Copy out every line of the entries that contains the string "class". Only an exact case match counts.
Supplied entries below:
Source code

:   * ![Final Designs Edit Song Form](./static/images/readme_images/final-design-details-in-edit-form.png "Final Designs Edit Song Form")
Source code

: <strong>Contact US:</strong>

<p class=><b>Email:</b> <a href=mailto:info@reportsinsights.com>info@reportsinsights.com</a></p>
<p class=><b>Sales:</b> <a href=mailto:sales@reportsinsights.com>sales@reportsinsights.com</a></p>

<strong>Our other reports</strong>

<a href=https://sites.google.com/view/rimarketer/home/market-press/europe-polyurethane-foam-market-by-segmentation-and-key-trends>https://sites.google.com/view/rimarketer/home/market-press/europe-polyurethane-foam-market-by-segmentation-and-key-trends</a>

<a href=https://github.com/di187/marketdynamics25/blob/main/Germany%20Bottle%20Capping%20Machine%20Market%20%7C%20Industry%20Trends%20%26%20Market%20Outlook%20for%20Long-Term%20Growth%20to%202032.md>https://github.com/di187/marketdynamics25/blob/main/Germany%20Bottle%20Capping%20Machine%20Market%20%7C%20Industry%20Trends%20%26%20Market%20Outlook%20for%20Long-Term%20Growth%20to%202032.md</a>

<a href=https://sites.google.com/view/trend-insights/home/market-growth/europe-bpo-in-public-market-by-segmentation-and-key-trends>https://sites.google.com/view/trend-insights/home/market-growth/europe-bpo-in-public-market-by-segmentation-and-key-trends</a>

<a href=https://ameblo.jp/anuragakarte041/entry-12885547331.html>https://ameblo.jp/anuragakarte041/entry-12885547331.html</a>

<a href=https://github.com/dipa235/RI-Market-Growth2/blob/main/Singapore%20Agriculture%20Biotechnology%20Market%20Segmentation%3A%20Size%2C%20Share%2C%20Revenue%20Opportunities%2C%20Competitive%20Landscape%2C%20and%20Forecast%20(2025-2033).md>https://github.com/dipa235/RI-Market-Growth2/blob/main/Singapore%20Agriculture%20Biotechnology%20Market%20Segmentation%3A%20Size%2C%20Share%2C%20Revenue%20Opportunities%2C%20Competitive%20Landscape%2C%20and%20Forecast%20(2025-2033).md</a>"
End of Supplied entries.
Your solution:
<p class=><b>Email:</b> <a href=mailto:info@reportsinsights.com>info@reportsinsights.com</a></p>
<p class=><b>Sales:</b> <a href=mailto:sales@reportsinsights.com>sales@reportsinsights.com</a></p>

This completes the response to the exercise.